YOUR ASSIGNMENT:
All lines with the word "KiCad" are to be found and copied from the listing.

DATA FOR ANALYSIS:
--------

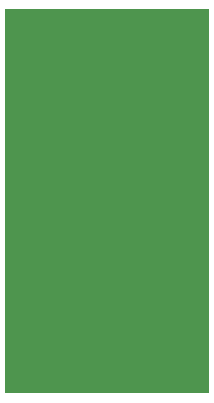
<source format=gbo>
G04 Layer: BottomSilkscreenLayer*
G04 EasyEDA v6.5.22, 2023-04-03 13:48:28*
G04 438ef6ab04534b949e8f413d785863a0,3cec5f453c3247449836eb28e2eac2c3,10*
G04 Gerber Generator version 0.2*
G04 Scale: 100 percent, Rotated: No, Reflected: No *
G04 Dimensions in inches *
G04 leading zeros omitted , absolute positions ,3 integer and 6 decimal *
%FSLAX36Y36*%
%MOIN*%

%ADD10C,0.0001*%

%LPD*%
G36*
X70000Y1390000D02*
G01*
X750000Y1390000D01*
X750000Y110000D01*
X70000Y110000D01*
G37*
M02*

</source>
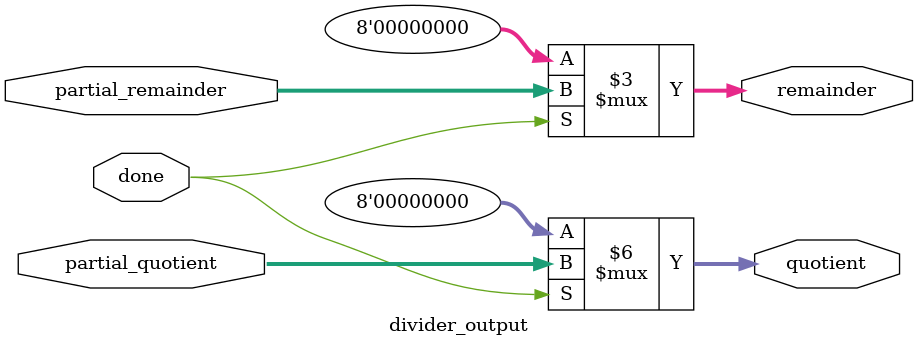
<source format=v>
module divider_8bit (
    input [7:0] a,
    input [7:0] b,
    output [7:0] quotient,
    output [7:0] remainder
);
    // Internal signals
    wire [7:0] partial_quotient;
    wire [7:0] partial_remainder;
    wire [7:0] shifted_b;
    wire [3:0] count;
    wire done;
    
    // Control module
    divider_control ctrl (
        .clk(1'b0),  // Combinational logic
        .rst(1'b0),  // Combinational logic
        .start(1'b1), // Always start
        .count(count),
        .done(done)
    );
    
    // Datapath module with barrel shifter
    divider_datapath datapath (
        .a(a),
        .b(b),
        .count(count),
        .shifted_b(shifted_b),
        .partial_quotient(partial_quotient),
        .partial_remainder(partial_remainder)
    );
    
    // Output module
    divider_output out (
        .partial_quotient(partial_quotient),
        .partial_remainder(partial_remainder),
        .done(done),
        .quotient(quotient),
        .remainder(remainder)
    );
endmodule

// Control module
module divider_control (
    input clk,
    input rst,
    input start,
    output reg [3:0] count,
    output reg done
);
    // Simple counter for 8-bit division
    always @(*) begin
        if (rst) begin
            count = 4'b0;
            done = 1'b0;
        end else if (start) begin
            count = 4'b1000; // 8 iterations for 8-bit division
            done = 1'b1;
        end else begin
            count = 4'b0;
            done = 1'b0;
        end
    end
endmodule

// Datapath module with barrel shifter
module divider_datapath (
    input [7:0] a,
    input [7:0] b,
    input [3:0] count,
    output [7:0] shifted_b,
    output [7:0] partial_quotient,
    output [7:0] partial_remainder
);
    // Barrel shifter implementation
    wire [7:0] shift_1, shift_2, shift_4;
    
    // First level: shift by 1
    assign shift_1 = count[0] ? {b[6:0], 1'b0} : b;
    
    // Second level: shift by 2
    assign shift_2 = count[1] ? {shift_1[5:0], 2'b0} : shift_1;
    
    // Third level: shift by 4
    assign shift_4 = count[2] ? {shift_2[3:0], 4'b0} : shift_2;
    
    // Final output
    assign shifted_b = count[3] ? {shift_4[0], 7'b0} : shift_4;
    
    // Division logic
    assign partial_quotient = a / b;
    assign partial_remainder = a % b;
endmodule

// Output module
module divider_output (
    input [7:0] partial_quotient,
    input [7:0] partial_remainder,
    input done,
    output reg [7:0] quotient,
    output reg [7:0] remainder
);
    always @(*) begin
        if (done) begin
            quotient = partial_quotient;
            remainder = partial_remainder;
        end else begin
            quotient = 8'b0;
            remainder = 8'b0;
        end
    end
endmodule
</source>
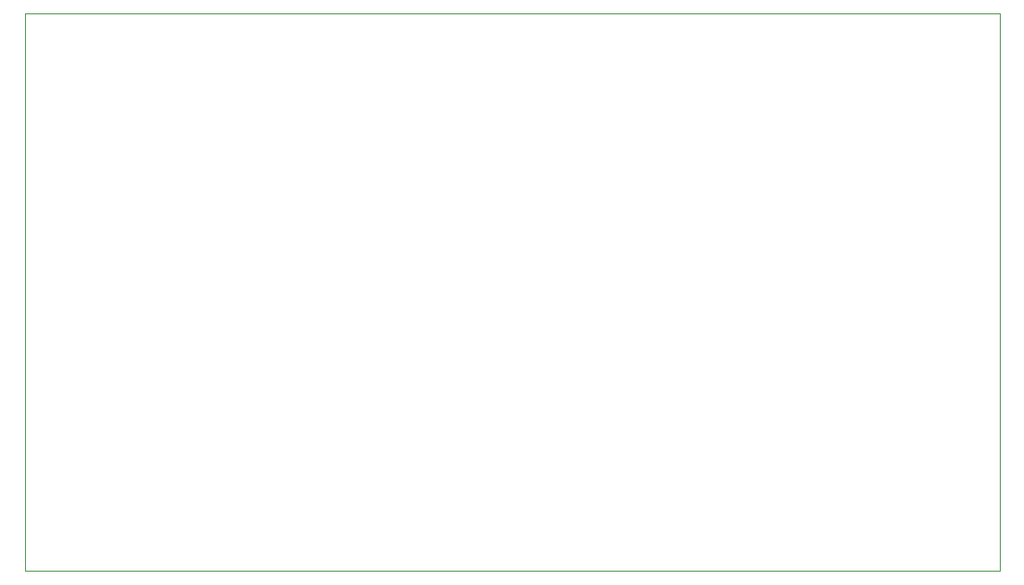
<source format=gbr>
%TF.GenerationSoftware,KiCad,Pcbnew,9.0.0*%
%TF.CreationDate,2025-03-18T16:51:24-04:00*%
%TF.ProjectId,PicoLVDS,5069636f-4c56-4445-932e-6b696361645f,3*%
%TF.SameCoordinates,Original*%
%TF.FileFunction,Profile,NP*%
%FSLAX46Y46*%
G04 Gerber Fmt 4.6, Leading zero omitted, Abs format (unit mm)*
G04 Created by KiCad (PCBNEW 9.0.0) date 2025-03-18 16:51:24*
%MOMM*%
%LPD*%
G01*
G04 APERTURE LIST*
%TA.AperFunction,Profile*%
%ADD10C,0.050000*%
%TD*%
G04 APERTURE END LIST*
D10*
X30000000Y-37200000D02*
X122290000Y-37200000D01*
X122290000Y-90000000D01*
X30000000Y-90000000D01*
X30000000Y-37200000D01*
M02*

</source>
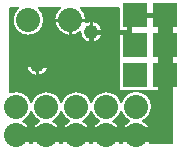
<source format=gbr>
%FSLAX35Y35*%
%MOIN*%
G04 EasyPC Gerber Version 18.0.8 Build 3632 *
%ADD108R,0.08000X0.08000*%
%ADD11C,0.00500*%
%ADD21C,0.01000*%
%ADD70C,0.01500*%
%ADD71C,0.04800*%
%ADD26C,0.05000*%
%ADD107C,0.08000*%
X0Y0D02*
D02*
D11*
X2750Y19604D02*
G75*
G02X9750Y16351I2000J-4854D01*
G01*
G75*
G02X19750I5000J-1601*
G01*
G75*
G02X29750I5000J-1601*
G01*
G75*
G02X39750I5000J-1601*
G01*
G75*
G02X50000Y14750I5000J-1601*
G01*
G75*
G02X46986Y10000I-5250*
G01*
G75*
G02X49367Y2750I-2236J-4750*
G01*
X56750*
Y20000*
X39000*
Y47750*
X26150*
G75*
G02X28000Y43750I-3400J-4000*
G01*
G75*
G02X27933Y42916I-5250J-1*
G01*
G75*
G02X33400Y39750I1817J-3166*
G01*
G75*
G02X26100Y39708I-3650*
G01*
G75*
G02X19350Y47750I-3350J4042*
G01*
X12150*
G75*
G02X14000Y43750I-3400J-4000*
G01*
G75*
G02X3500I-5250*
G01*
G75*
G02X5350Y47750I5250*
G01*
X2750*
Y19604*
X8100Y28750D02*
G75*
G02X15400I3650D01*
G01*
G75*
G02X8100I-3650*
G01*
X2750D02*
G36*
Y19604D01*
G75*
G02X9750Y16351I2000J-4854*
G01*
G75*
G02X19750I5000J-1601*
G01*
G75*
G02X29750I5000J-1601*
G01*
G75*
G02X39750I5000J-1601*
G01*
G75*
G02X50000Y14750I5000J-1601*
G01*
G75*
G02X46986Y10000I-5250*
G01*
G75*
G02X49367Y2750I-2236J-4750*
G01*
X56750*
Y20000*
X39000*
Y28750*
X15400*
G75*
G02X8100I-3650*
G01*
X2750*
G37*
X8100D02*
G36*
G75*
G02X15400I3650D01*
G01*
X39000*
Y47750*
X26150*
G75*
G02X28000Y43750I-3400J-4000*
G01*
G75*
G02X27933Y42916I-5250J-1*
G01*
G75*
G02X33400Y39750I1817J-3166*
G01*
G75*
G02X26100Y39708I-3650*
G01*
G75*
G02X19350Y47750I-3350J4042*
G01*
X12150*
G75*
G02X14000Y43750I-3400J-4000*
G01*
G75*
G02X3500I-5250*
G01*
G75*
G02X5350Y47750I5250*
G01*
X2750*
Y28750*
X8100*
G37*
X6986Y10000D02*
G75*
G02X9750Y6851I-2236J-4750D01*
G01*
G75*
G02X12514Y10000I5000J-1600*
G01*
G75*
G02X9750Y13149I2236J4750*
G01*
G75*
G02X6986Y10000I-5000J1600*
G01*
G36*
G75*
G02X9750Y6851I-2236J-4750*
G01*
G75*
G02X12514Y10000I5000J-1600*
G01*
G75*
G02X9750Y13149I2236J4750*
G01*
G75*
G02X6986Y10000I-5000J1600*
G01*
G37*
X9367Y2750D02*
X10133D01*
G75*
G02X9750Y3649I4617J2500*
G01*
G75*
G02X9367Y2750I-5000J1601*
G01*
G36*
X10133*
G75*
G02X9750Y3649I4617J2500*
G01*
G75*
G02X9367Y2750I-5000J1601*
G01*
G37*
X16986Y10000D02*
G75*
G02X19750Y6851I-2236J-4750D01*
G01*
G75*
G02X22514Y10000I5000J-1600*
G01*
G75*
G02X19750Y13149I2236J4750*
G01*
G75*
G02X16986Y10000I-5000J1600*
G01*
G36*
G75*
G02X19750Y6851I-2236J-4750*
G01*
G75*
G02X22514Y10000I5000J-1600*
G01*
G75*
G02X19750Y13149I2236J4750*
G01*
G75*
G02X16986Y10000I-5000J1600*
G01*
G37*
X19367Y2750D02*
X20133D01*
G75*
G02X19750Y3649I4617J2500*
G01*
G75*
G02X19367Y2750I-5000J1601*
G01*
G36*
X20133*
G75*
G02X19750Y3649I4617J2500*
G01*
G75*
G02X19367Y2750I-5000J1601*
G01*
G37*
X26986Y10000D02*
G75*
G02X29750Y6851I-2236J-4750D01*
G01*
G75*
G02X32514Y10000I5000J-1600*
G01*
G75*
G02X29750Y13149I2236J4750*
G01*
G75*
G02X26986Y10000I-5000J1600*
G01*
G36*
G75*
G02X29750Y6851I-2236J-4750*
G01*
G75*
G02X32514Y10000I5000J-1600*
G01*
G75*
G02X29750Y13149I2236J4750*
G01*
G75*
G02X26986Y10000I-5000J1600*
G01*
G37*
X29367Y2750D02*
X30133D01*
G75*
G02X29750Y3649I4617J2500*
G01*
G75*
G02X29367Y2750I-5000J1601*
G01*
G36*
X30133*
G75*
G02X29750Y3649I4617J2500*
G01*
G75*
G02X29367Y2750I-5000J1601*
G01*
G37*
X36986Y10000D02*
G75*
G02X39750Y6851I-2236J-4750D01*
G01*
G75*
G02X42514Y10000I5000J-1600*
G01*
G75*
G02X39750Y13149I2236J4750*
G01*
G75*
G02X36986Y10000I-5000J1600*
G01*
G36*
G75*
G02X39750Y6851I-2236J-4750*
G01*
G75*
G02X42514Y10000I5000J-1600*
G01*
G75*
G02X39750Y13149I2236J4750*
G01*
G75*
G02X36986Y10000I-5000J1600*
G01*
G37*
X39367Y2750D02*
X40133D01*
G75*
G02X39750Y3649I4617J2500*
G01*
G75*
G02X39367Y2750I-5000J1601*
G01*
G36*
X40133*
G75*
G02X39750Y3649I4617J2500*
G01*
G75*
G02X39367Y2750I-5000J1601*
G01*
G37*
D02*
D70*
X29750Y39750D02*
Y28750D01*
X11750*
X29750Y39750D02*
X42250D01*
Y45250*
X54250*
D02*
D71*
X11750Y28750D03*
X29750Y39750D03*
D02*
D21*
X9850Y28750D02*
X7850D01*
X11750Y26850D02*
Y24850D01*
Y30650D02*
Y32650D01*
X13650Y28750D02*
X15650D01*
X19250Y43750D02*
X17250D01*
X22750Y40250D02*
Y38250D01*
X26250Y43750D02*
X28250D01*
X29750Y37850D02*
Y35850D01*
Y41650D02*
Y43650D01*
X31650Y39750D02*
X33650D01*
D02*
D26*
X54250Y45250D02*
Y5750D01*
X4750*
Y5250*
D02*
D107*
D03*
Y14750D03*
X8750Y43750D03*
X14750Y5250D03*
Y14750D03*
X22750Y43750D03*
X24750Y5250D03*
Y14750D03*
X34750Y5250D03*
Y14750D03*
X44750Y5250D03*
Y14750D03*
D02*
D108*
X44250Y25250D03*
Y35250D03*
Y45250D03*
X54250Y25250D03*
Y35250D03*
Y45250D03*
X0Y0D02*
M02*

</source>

--------

ANSWER BELOW:
%TF.GenerationSoftware,KiCad,Pcbnew,9.0.0*%
G04 Created by KiCad (PCBNEW 9.0.0) date 2025-03-18 16:51:24*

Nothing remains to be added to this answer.